• [Records for the task]
--- --- ---

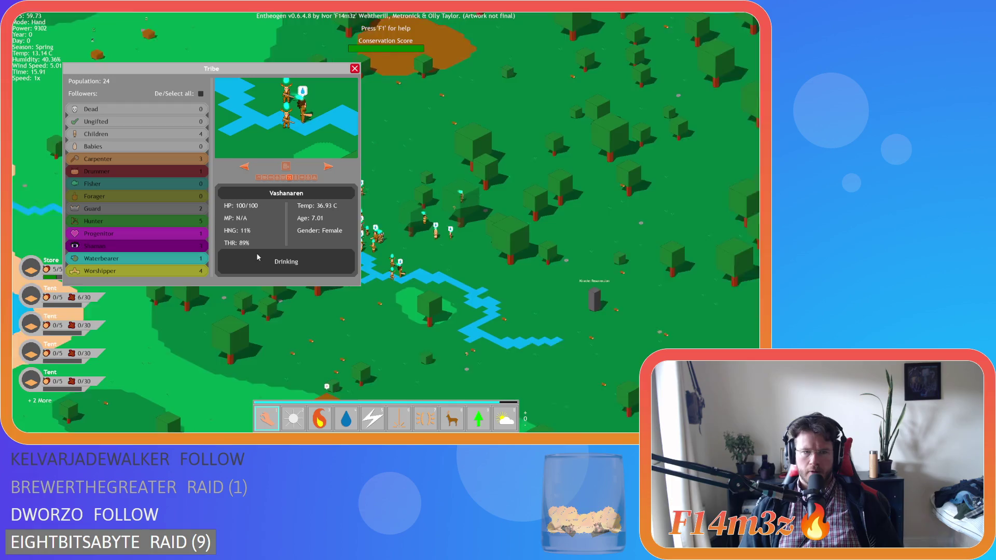
{"action": "scroll", "coordinate": [398, 284], "scroll_direction": "up", "scroll_amount": 3}
{"action": "key", "text": "d"}
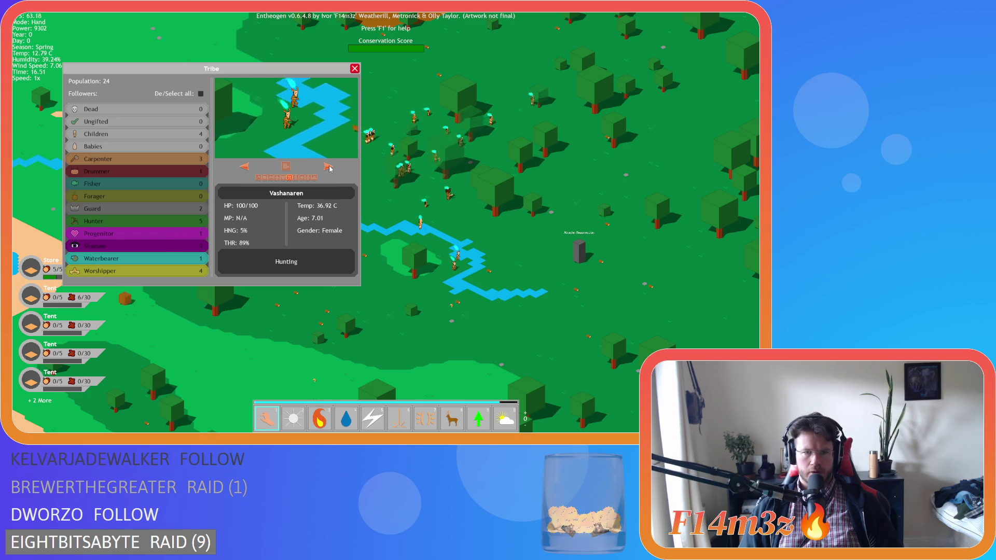
{"action": "key", "text": "w"}
{"action": "key", "text": "d"}
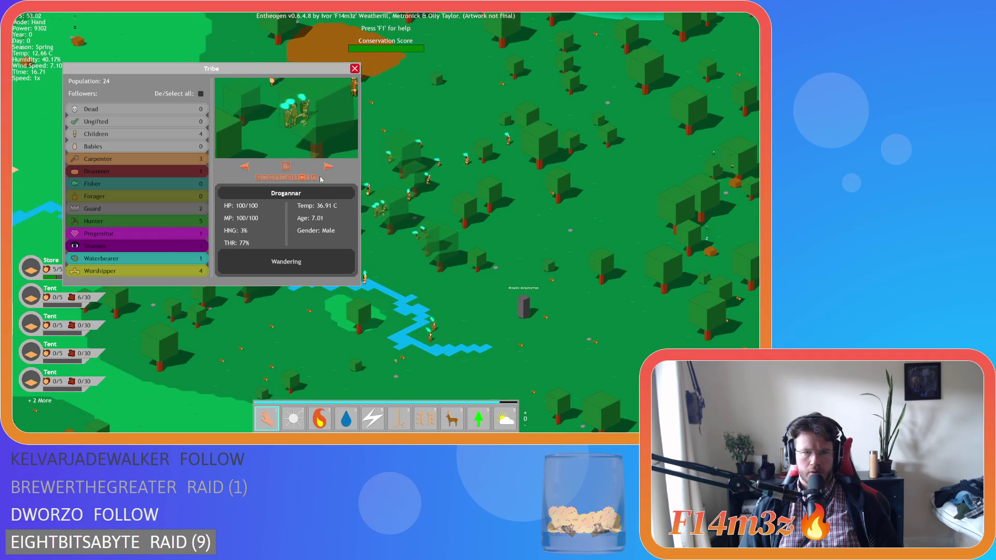
{"action": "key", "text": "d"}
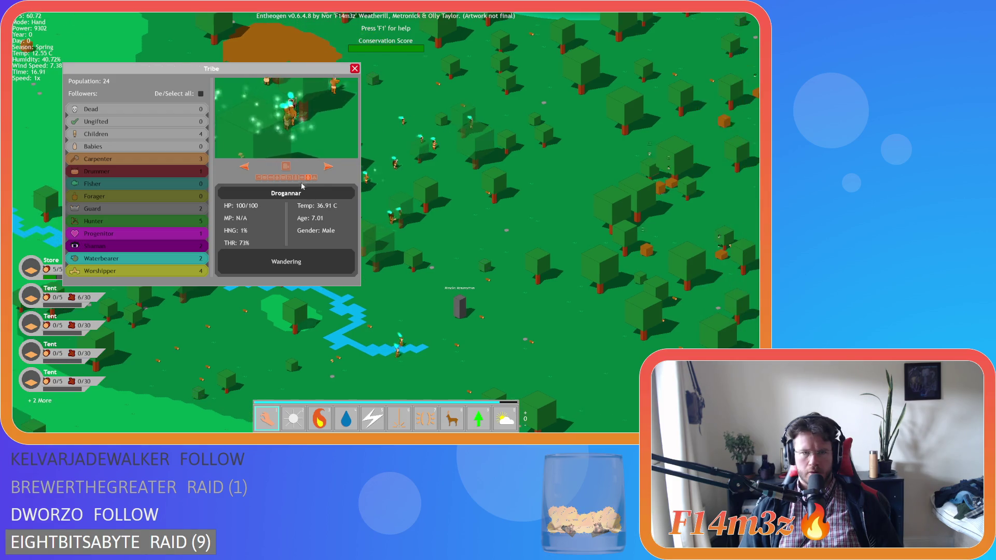
{"action": "key", "text": "d"}
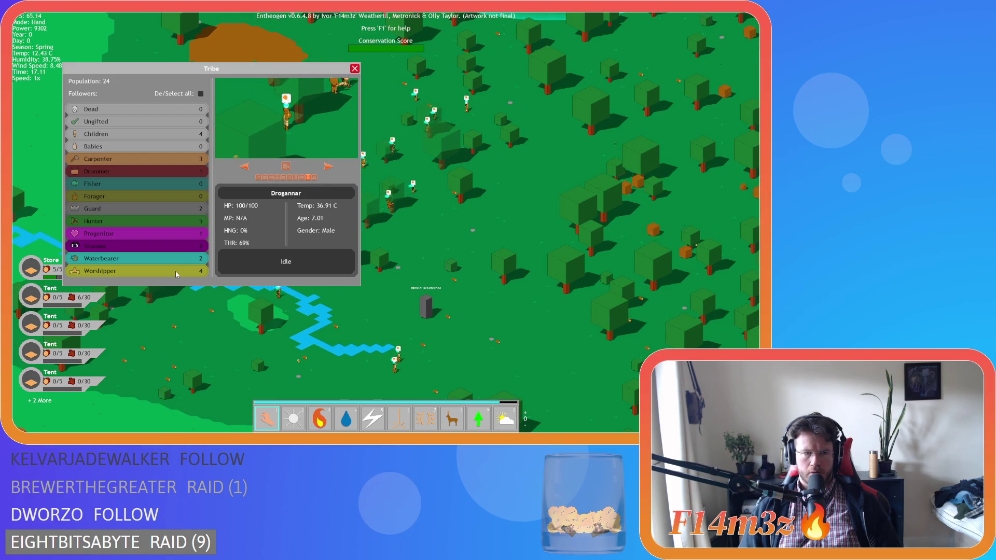
Step: Send the Worshipper group to the monolith, close the Tribe window and zoom toward the monolith ring
{"action": "left_click", "coordinate": [166, 273]}
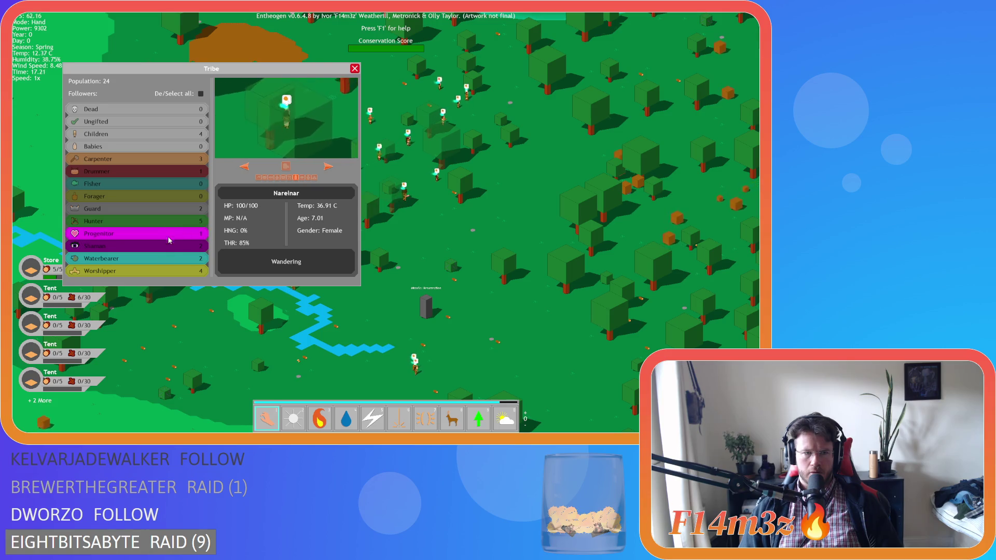
{"action": "left_click", "coordinate": [157, 271]}
{"action": "left_click", "coordinate": [326, 166]}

--- --- ---

• [What to produce]
Return the records above exactly as written, but without any of the pictures.

• [Response]
{"action": "scroll", "coordinate": [398, 284], "scroll_direction": "up", "scroll_amount": 3}
{"action": "key", "text": "d"}
{"action": "key", "text": "w"}
{"action": "key", "text": "d"}
{"action": "key", "text": "d"}
{"action": "key", "text": "d"}
Step: Send the Worshipper group to the monolith, close the Tribe window and zoom toward the monolith ring
{"action": "left_click", "coordinate": [166, 273]}
{"action": "left_click", "coordinate": [157, 271]}
{"action": "left_click", "coordinate": [326, 166]}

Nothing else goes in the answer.